De nanico a partido grande, o PSL pulou de Bivar a Bolsonaro e viu aí céu e inferno

    Resultado: para Bivar, o sonho do partido pequeno que ganhou a presidência acabou

    Foto: Agência Câmara
    Foto: Agência Câmara

     

    Abrir partido político no Brasil era um negociação até o ano passado, quando foi instituída a cláusula de barreira (exigência de votação mínima em nove estados). Quem inaugurava uma nova legenda, sem ter nem um voto sequer, de cara ganhava R$ 1 milhão por ano do Fundo Partidário e mais tempo de TV.

    E com isso abria um imenso leque de negociatas. Ou melhor, segurava o dinheiro e vendiam apoios que significavam mais tempo de rádio e TV.

    Foi embalado por esse cenário que o pernambucano Luciano Bivar (foto), ex-presidente do Sport Clube do Recife, inaugurou em 1998, 21 anos atrás portanto, o Partido Social Liberal, ou PSL. O próprio Bivar se elegeu então deputado federal.

    Fim de sonho

    Em 2014, o nanico PSL elegeu deputado federal José Maria Macedo Júnior, o Macedo, pelo Ceará. Na era Dilma-Temer, ganhou mais sete, mas deu o pulo do gato em 2018. Bolsonaro não teve legenda no PP, partido pelo qual foi deputado durante 26 anos, achou o pequeno PSL que na onda, acabou elegendo 52 deputados ano passado.

    Óbvio que o partido não cresceu. Inchou. O grosso dos eleitos só tinha um ponto de identidade: xingar Lula e o PT pelas redes sociais. No embalo, Bivar conseguiu o seu segundo mandato de deputado federal após ter passado o tempo inteiro só como dono. Tinha tudo para dar errado. E deu. No jogo político propriamente dito, virou uma Babel.
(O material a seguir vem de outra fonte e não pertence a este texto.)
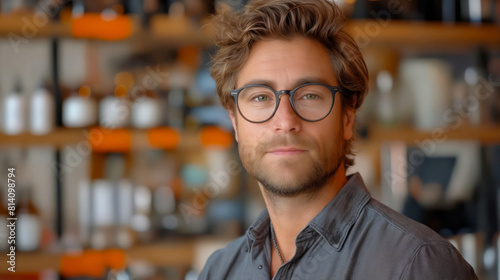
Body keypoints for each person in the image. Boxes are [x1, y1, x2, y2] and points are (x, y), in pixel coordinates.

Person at [199, 0, 478, 279]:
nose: (285, 122)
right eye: (260, 97)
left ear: (347, 117)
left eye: (310, 95)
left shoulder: (419, 265)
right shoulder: (220, 271)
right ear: (235, 122)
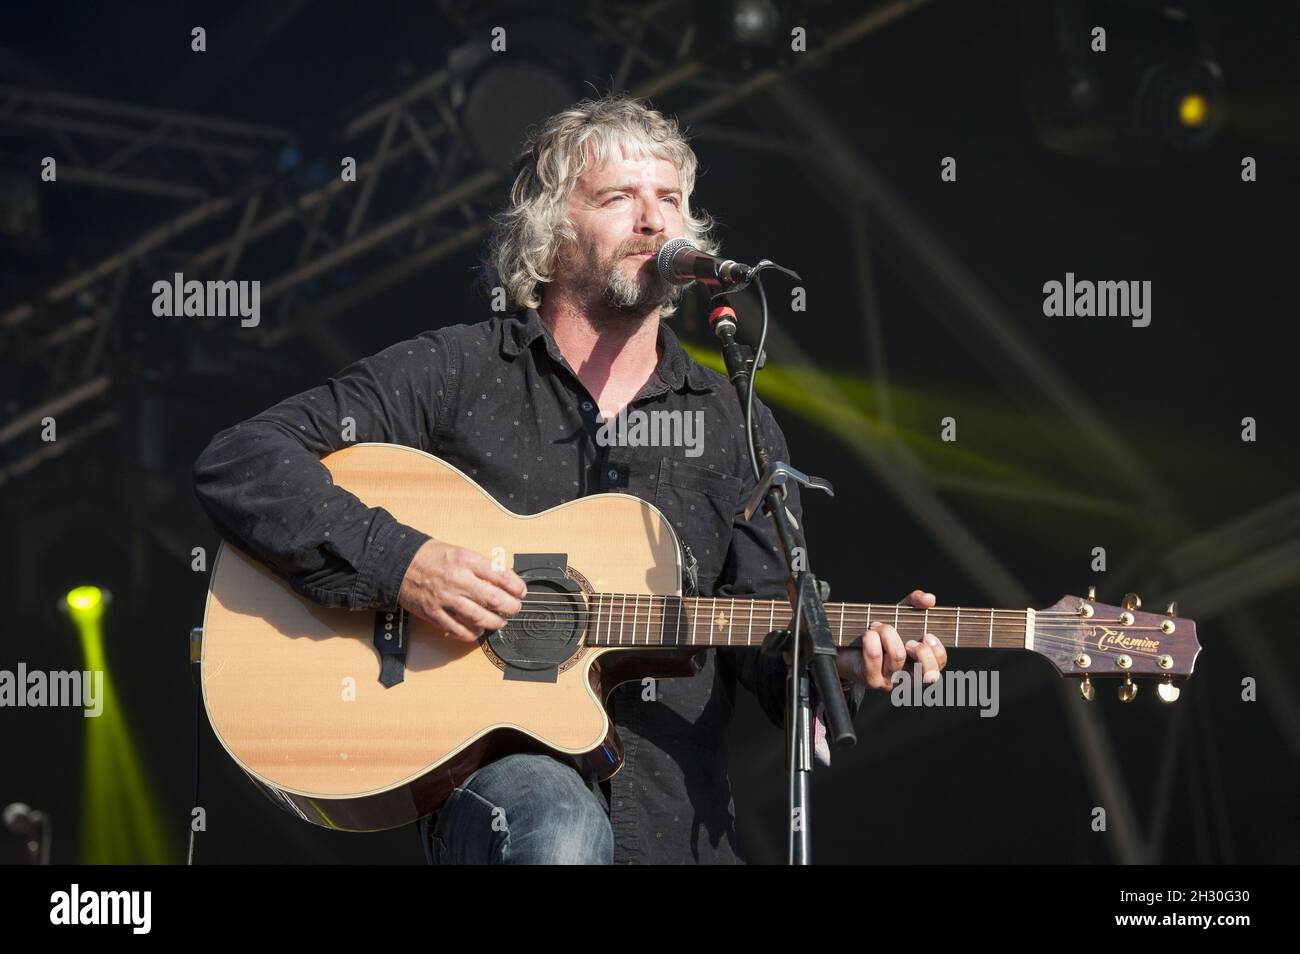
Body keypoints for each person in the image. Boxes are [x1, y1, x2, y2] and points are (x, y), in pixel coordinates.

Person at [193, 93, 949, 864]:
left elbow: (759, 634)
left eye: (671, 201)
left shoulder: (736, 419)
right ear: (550, 234)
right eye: (619, 198)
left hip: (678, 825)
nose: (654, 222)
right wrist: (403, 564)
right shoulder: (460, 369)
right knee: (559, 828)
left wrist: (838, 662)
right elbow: (243, 459)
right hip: (501, 798)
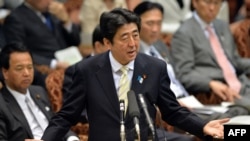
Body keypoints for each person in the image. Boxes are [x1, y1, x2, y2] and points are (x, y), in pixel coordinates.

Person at [41, 8, 229, 141]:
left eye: (135, 35)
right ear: (107, 42)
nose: (133, 43)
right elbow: (67, 115)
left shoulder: (154, 68)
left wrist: (202, 126)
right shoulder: (86, 70)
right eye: (124, 37)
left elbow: (172, 111)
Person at [134, 0, 248, 123]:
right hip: (177, 102)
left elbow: (175, 76)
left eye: (159, 23)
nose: (155, 29)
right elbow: (184, 74)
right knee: (233, 117)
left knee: (237, 114)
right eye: (150, 23)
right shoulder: (134, 54)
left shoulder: (159, 46)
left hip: (188, 98)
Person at [171, 0, 250, 105]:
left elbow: (234, 60)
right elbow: (184, 74)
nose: (212, 8)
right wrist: (210, 83)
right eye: (208, 2)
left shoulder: (222, 25)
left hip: (241, 83)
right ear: (195, 3)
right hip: (216, 91)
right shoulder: (184, 33)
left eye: (217, 3)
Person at [0, 42, 79, 141]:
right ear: (5, 72)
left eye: (30, 67)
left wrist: (71, 138)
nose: (27, 73)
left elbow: (56, 123)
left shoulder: (39, 91)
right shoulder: (2, 103)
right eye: (19, 68)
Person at [3, 0, 80, 70]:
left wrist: (66, 21)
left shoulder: (55, 12)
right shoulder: (16, 18)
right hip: (45, 69)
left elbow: (76, 41)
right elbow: (18, 52)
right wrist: (53, 63)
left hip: (71, 60)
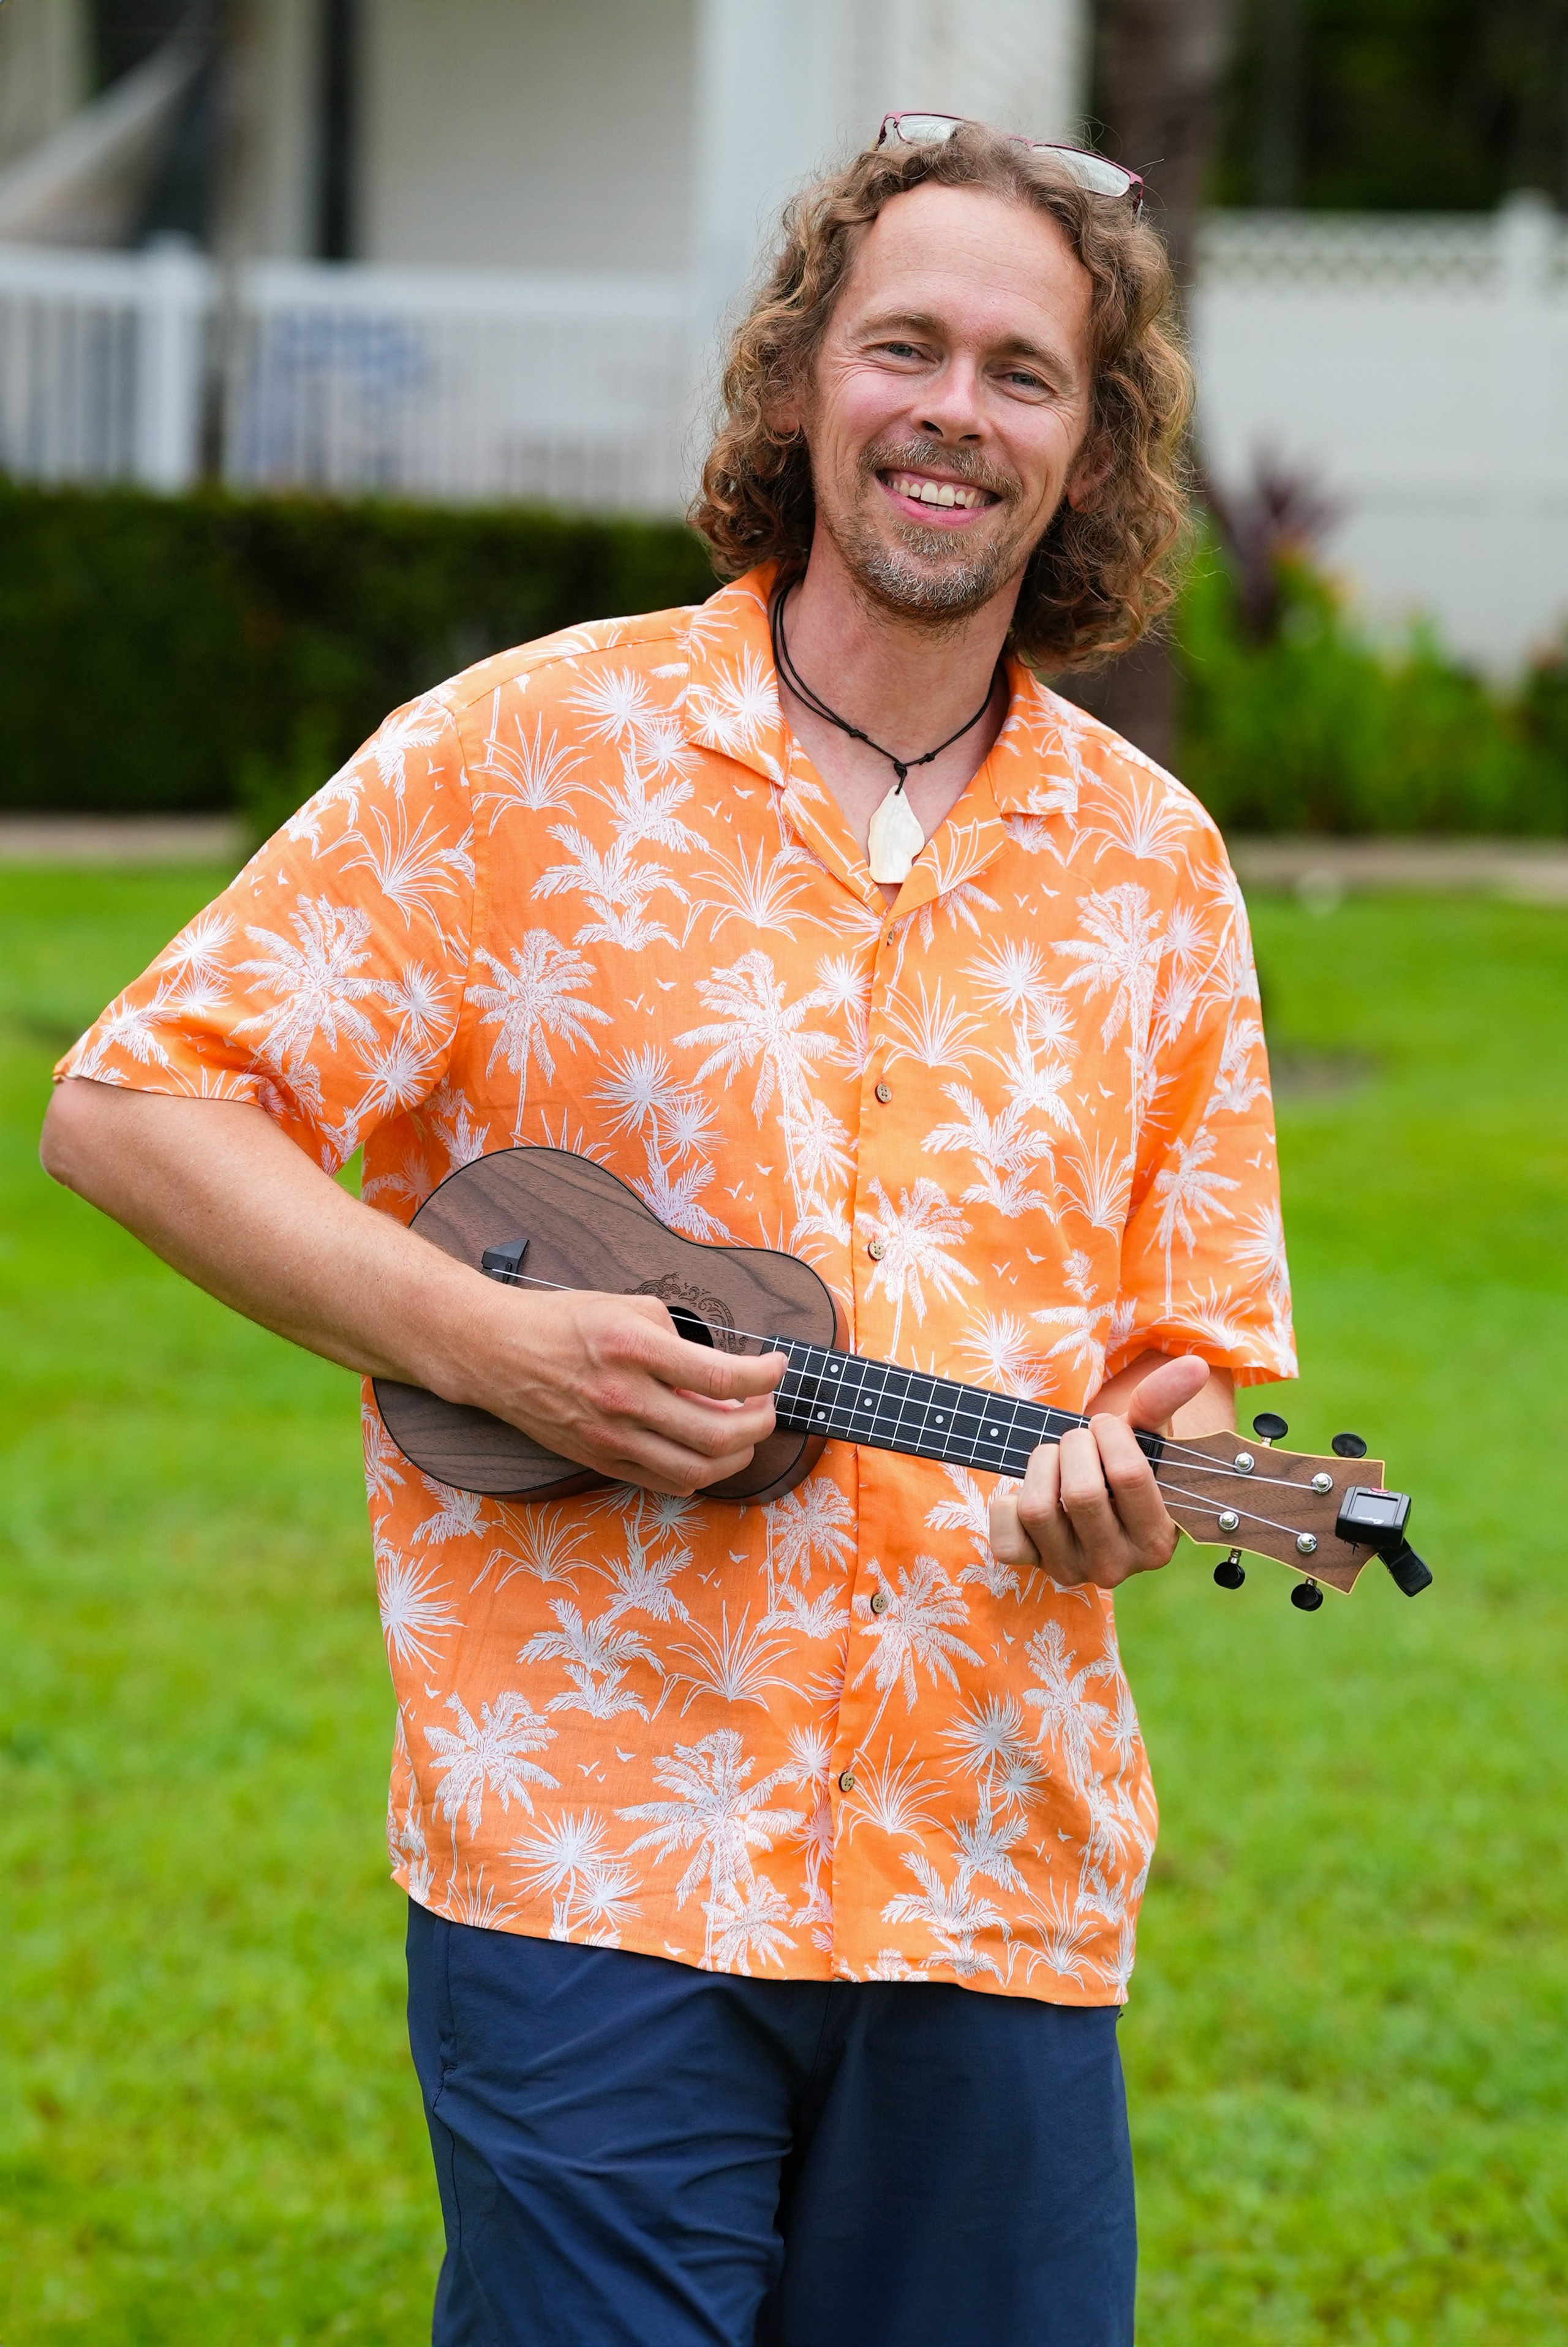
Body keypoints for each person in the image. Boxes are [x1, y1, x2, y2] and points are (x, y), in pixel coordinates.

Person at [43, 116, 1294, 2347]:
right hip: (591, 1854)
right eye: (904, 344)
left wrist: (1134, 1469)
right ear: (804, 380)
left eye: (1026, 372)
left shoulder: (1159, 875)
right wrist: (481, 1339)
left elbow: (1171, 1352)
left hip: (985, 1872)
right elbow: (134, 1106)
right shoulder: (529, 756)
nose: (954, 411)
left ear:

    Bolsonaro ameaça deixar a legenda, a PF entrou na casa de Bivar atrás de provas por fraudes com dinheiro das candidaturas femininas, o Fundo Partidário é de R$ 111 milhões, os 20 de Bolsonaro não querem largar e nem os de Bivar.

    Resultado: para Bivar, o sonho do partido pequeno que ganhou a presidência acabou. E a base de Bolsonaro, que quase já não existe, é toda emprestada, implode.